Monday, May 16, 2016

A Fascinating Dichotomy

I pass a regional high school on the tail end of my commute to work every day.

ConVal Regional High School.

Legend has it the school's name is derived from the truth that most of the grads will either end up in prison or medicating their way through life on valium.

Anyway, there is a stop light right at the end of the driveway entrance to the school. Two lanes of traffic - one on the left for automatons like me to continue on to work, one on the right for students to peel off into the school parking lot.

Many times I sit at the red light with a car full of students to my right. A fascinating dichotomy.

I sit there wondering what I have done with my life and agonizing over whether I will have a chance to redeem myself. They sit there laughing and plotting where and when they can smoke a secretive joint.

I sit there full up on knowledge and experience acquired after surviving 62 years on this planet. Knowledge and experience that I have made little use of in the quest to liberate my soul.

They sit there without a clue. No knowledge of how important education is, no concept of how confusing and cold life can be, absolutely no perception of how fast life blows by.

I was them 45 years ago. They will be me in 45 years.

I have lost a lot of the spontaneity and sense of humor, the recklessness and sense of freedom and abandon I had when I was their age.

I miss it.

It becomes so obvious to me when I look over and see them laughing, or hear them laughing on warm days, music blasting, souls soaring.

It seems so natural. So obviously natural.

Up until recently it was a painful thing for me to sit next to these youth. It felt like an indictment of my own failures and weaknesses and mistakes; a blazing hot judgment of the sheer stupidity of wasting time, wasting a life.

Now that I am retiring I see things differently.

I feel like I am right back where they are, right back where I was between 1968 and 1972.

Feels like I have been handed a clean slate. A chance to do it over and get it right this time.

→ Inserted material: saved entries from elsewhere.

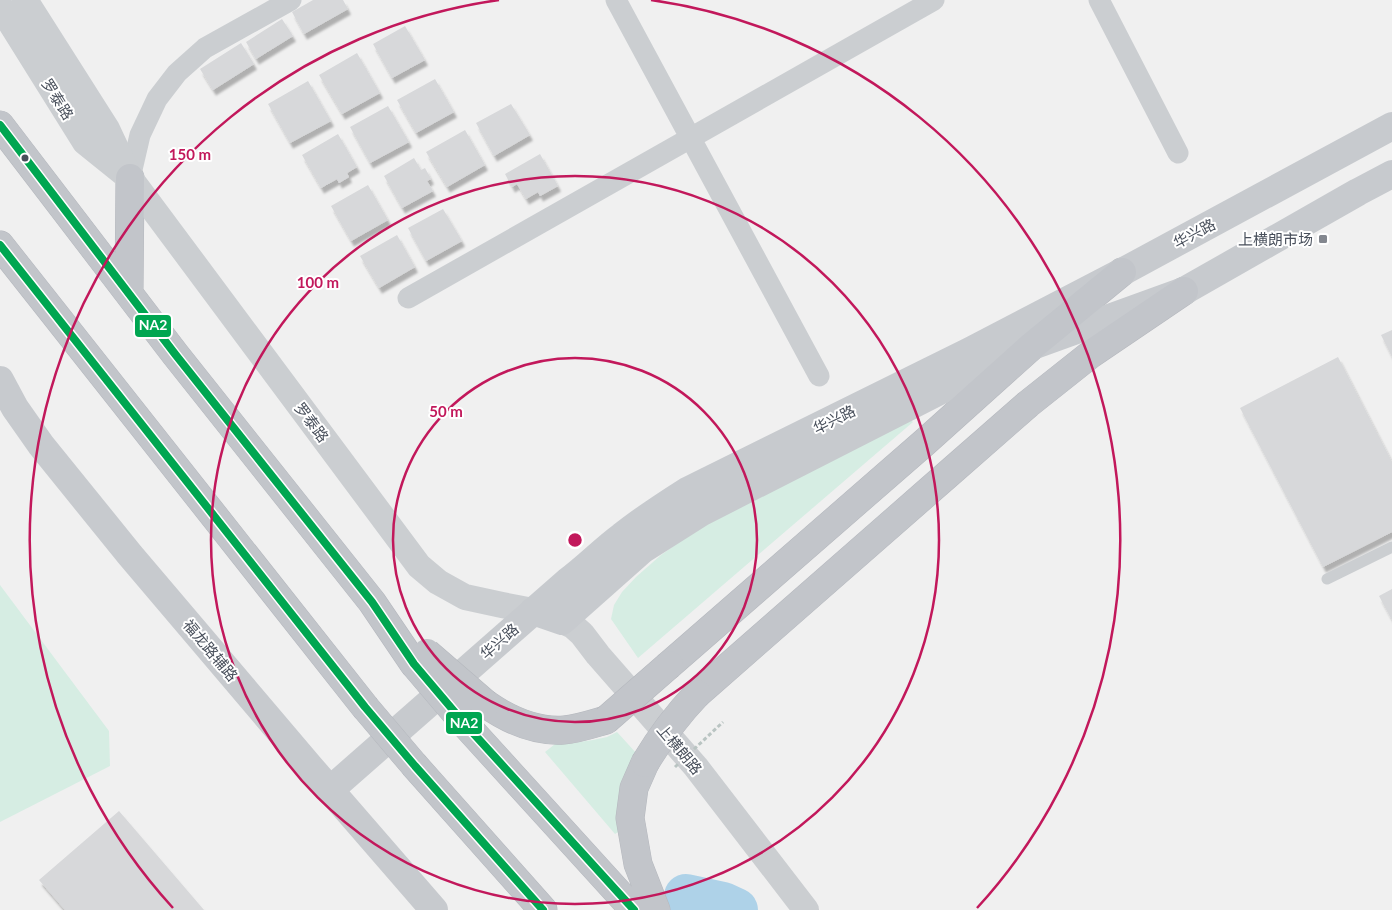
<svg xmlns="http://www.w3.org/2000/svg" width="1392" height="910" font-family="Lato,'Noto Sans SC',sans-serif">
  <style>
    .green { fill: #d6ede3 }
    .lines { fill: none; stroke-linecap: round; stroke-linejoin: round }
    .river { stroke: #aed2e8; stroke-width: 44 }
    .building { fill: #d7d8da; filter: url(#shadow) }
    .trunk-casing { stroke: #b5b8be; stroke-width: 29 }
    .service { stroke: #cbced1; stroke-width: 11 }
    .minor { stroke: #cbced1; stroke-width: 21 }
    .tertiary { stroke: #cbced1; stroke-width: 26 }
    .primary { stroke: #c7cace; stroke-width: 28 }
    .trunk { stroke: #c2c5ca; stroke-width: 28 }
    .trunk-bridge-casing { stroke: #b5b8be; stroke-width: 29; stroke-linecap: butt }
    .path-bridge { stroke: #b9c4c2; stroke-width: 3; stroke-dasharray: 4 2.5; stroke-linecap: butt }
    .trunk-bridge { stroke: #c2c5ca; stroke-width: 28 }
    .bus-1-casing { stroke: #fff; stroke-width: 11 }
    .bus-1 { stroke: #00a651; stroke-width: 8 }
    .ring { fill: none; stroke: #c2185b; stroke-width: 2.5 }
    .bus-dot { fill: #484f5b; stroke: #fff; stroke-width: 2 }
    .poi-dot { fill: #83878f; stroke: #fff; stroke-width: 2 }
    .labels { text-anchor: middle; dominant-baseline: central; stroke-width: 4; stroke-linejoin: round; paint-order: stroke }
    .street-label { font-size: 15px; fill: #484f5b; stroke: #fff }
    .poi-label { font-size: 15px; fill: #484f5b; stroke: #fff; text-anchor: end }
    .centre { fill: #c2185b; stroke: #fff; stroke-width: 2.5 }
    .ring-label { font-size: 15px; text-anchor: middle; font-weight: bold; fill: #c2185b; stroke: #fff; stroke-width: 4; stroke-linejoin: round; paint-order: stroke }
    .line-badge { stroke: #fff; stroke-width: 2 }
    .badge-label { font-size: 14px; text-anchor: middle; font-weight: bold; fill: #fff }
  </style>
  <defs>
    <filter id="shadow"><feDropShadow dx="3" dy="5.5" stdDeviation="1" flood-color="#0004"/></filter>
  </defs>
  <rect width="100%" height="100%" fill="#f0f0f0"/>
  <path class="green" d="M908,418L913,422L638,658L611,619L614,605L622,592L636,577L661,555L688,536L727,513Z
    M0,585L109,731L110,766L0,822Z
    M617,732L638,755L620,831L615,834L545,752L555,744L572,743L593,740L607,737Z"/>
  <g class="lines">
    <path class="river" d="M686,896L723,904L736,910"/>
  </g>
  <path class="building" d="M313,0H343L348,9L304,34L292,12Z
    M282,19L293,36L256,59L246,42Z
    M405,26L425,60L392,78L373,44Z
    M241,43L254,64L213,90L200,69Z
    M357,53L380,93L342,114L319,75Z
    M435,79L454,112L416,133L397,100Z
    M308,81L331,121L290,143L268,104Z
    M511,104L530,135L494,156L476,123Z
    M388,106L409,142L370,163L350,127Z
    M465,130L485,165L447,187L426,152Z
    M338,134L357,167L347,173L349,177L339,183L337,179L321,188L302,155Z
    M540,154L558,186L540,196L538,192L526,199L517,184L512,187L505,174Z
    M414,158L421,170L425,168L431,179L427,181L433,191L402,208L384,176Z
    M368,185L388,220L351,241L331,206Z
    M443,209L462,241L426,261L408,228Z
    M397,235L415,267L379,288L360,256Z
    M1392,330V357L1381,335Z
    M1338,357L1392,462V532L1323,567L1240,408Z
    M1392,589V620L1379,596Z
    M119,811L204,910H65L39,880Z"/>
  <g class="lines">
    <defs>
      <path id="trunk" d="M0,125L175,354L372,602L414,664
        M0,245L365,707
        M129,292L130,178
        M669,665L925,442L1032,346L1122,272
        M697,694L947,475L1028,404L1091,354L1184,291
        M486,704C509,720 535,732 564,730C578,729 592,724 606,720
        M464,723L634,910
        M645,763L634,788L630,818L638,864L656,910
        M415,766L543,910"/>
    </defs>
    <use href="#trunk" class="trunk-casing"/>
    <path class="service" d="M1327,579L1392,547"/>
    <path class="minor" d="M616,0L819,376
      M1099,0L1178,153
      M130,178L140,135L157,99L177,73L205,48L291,0
      M408,298L934,0"/>
    <path class="tertiary" d="M25,0L107,129L130,178L419,566L438,582L465,597L502,605L533,611
      M0,6L85,142L126,175
      M562,621L573,626L582,634L598,655L696,767L806,910"/>
    <path class="primary" d="M0,380L15,408L41,445L130,555L310,767L434,910
      M533,611L562,621L642,550L702,512L965,378L1032,346L1184,291L1358,192L1392,174
      M330,790L568,581C587,567 603,550 622,536C643,519 665,505 687,491L970,351L1122,272L1392,126"/>
    <use href="#trunk" class="trunk"/>
    <defs>
      <path id="trunk-bridge" d="M427,653L486,704
        M414,664L464,723
        M365,707L415,766
        M606,720L669,665
        M645,763C660,738 677,715 697,694"/>
    </defs>
    <use href="#trunk-bridge" class="trunk-bridge-casing"/>
    <path class="path-bridge" d="M675,767L723,722"/>
    <use href="#trunk-bridge" class="trunk-bridge"/>
    <defs>
      <path id="bus-1" d="M0,125L175,354L372,602L414,664L464,723L634,910
        M0,245L365,707L415,766L543,910"/>
    </defs>
    <use href="#bus-1" class="bus-1-casing"/>
    <use href="#bus-1" class="bus-1"/>
  </g>
  <g class="ring">
    <circle cx="575" cy="540" r="182"/>
    <circle cx="575" cy="540" r="364"/>
    <path d="M173 908A545 545 0 0 1 499 0M651 0A545 545 0 0 1 977 908"/>
  </g>
  <circle class="bus-dot" cx="25" cy="158" r="4.5"/>
  <rect class="poi-dot" x="1318" y="234" width="10" height="10" rx="2.5"/>
  <g class="labels">
    <g class="street-label">
      <text transform="translate(58 99) rotate(58)">罗泰路</text>
      <text transform="translate(1194 233) rotate(-28)">华兴路</text>
      <text transform="translate(834 419) rotate(-26)">华兴路</text>
      <text transform="translate(312 422) rotate(53)">罗泰路</text>
      <text transform="translate(499 641) rotate(-41)">华兴路</text>
      <text transform="translate(211 650) rotate(50)">福龙路辅路</text>
      <text transform="translate(680 749) rotate(50)">上横朗路</text>
    </g>
    <g class="poi-label">
      <text x="1313" y="239">上横朗市场</text>
    </g>
  </g>
  <circle cx="575" cy="540" r="8" class="centre"/>
  <g class="ring-label">
    <text x="190" y="160">150 m</text>
    <text x="318" y="288">100 m</text>
    <text x="446" y="417">50 m</text>
  </g>
  <g class="line-badge">
    <rect x="134" y="314" width="38" height="24" rx="5" fill="#00a651"/>
    <rect x="445" y="711" width="38" height="24" rx="5" fill="#00a651"/>
  </g>
  <g class="badge-label">
    <text x="153" y="330">NA2</text>
    <text x="464" y="728">NA2</text>
  </g>
</svg>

Might seem strange to compare myself to high school kids at my age but the reality as I see it is that I have not made much progress in my life professionally since graduating high school. I have spent the last 44 years doing things I don't want to do. Things I don't like to do. Things that have ripped my soul to shreds and insulted my intelligence.

Things I have accepted and not rebelled against except in an immature way. Not making significant changes when the opportunities arose.

I am lucky to be in the position I am in with the awareness that I have.

Many people my age would look at high school kids and ominously say "Just wait. You will find out pretty quick that life is not a joke."

I say "Have fun. Have fun every chance you get. Find a way to keep having fun throughout your life."

I definitely smile a lot more now when I am sitting in line on my way to work and I hear the laughter.